WORK INSTRUCTIONS - Produce a verbatim copy of the data below that contains no pictures.

MATERIAL PROVIDED -
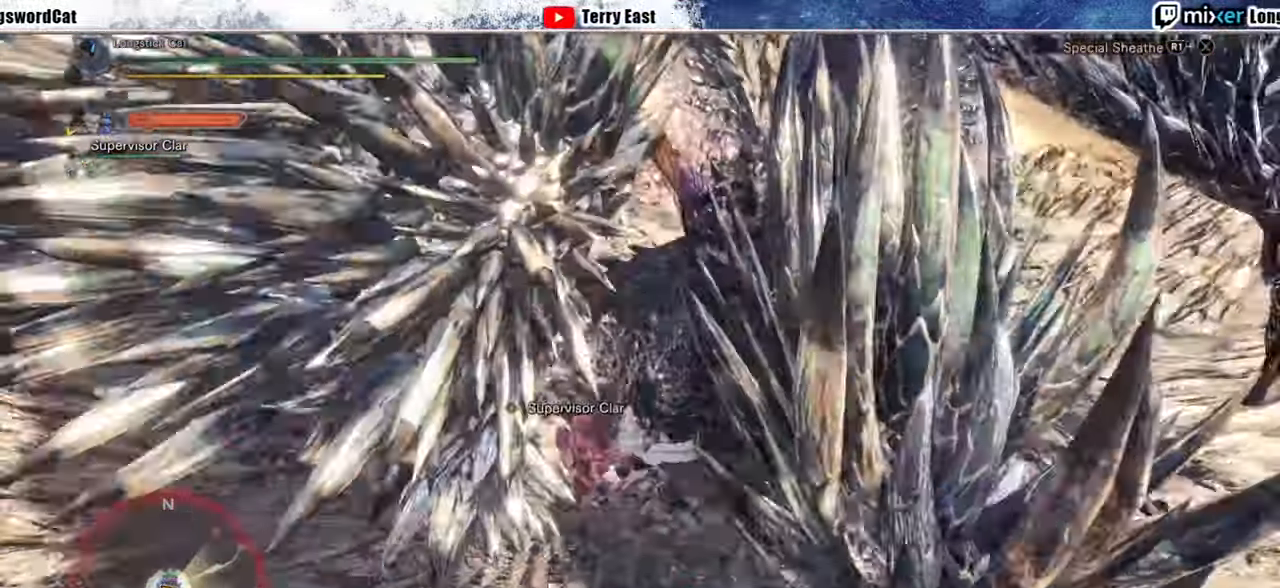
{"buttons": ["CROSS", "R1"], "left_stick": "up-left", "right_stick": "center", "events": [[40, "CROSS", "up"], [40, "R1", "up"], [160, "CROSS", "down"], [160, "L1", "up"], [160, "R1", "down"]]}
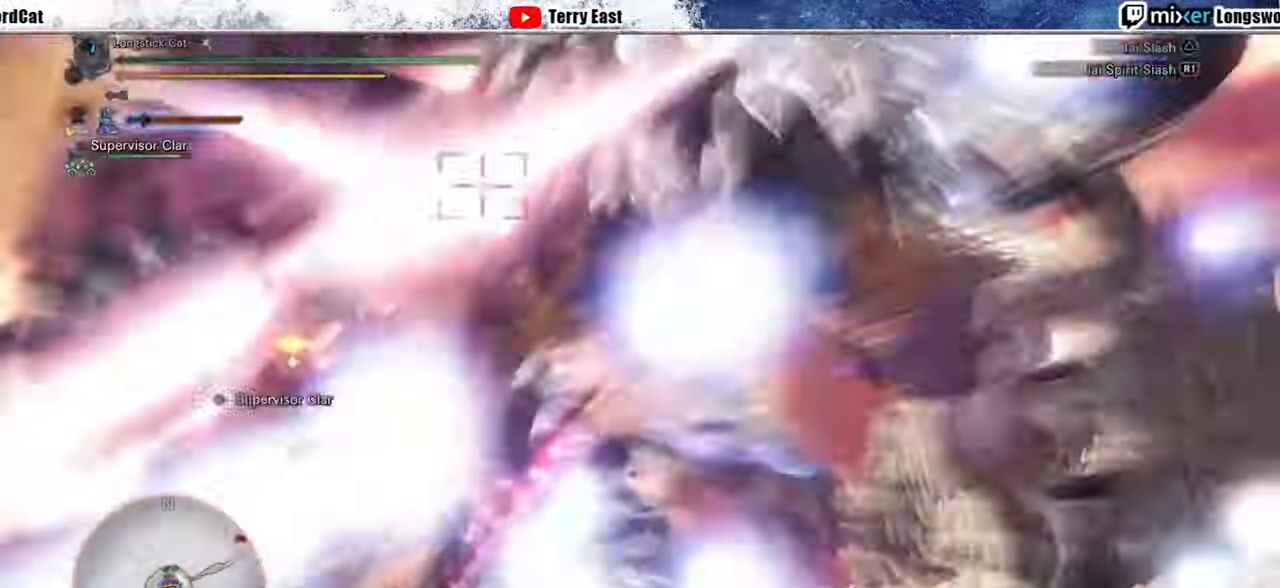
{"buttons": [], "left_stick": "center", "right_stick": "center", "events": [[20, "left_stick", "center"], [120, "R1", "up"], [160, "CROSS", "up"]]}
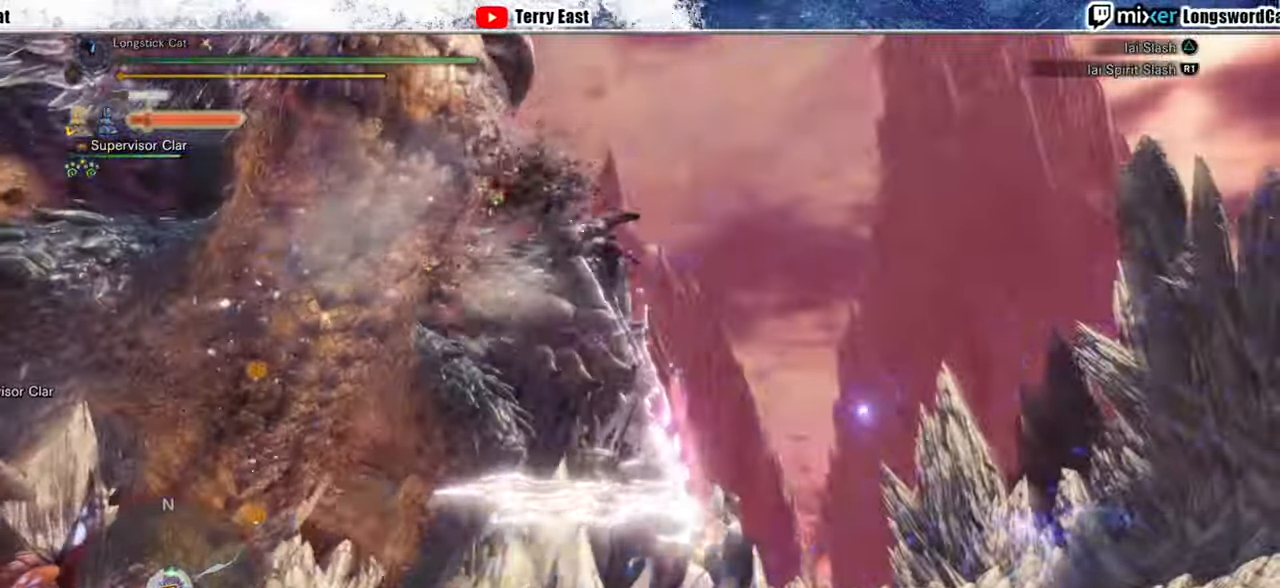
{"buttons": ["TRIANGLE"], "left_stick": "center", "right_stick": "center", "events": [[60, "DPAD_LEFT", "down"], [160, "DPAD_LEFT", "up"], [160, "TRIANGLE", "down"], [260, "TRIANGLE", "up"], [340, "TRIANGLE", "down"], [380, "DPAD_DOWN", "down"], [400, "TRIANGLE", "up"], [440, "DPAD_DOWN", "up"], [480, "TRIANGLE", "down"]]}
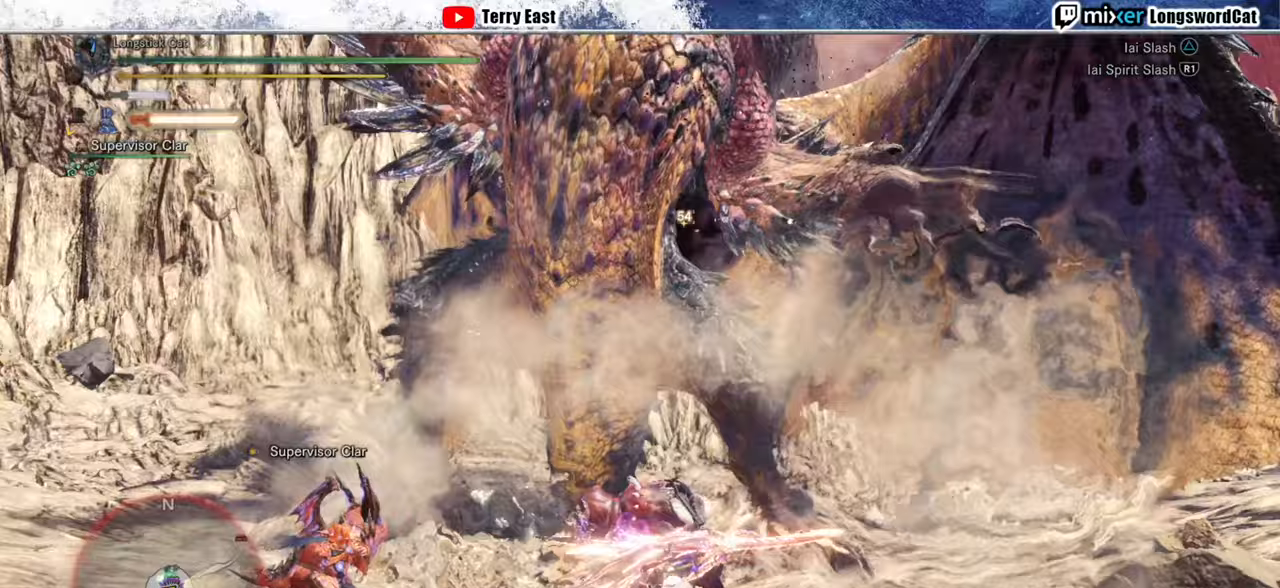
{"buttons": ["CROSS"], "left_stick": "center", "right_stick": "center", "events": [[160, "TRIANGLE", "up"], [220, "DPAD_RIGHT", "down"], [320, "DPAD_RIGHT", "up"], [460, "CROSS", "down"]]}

RESPONSE TO THIS TASK -
{"buttons": ["CROSS", "R1"], "left_stick": "up-left", "right_stick": "center", "events": [[40, "CROSS", "up"], [40, "R1", "up"], [160, "CROSS", "down"], [160, "L1", "up"], [160, "R1", "down"]]}
{"buttons": [], "left_stick": "center", "right_stick": "center", "events": [[20, "left_stick", "center"], [120, "R1", "up"], [160, "CROSS", "up"]]}
{"buttons": ["TRIANGLE"], "left_stick": "center", "right_stick": "center", "events": [[60, "DPAD_LEFT", "down"], [160, "DPAD_LEFT", "up"], [160, "TRIANGLE", "down"], [260, "TRIANGLE", "up"], [340, "TRIANGLE", "down"], [380, "DPAD_DOWN", "down"], [400, "TRIANGLE", "up"], [440, "DPAD_DOWN", "up"], [480, "TRIANGLE", "down"]]}
{"buttons": ["CROSS"], "left_stick": "center", "right_stick": "center", "events": [[160, "TRIANGLE", "up"], [220, "DPAD_RIGHT", "down"], [320, "DPAD_RIGHT", "up"], [460, "CROSS", "down"]]}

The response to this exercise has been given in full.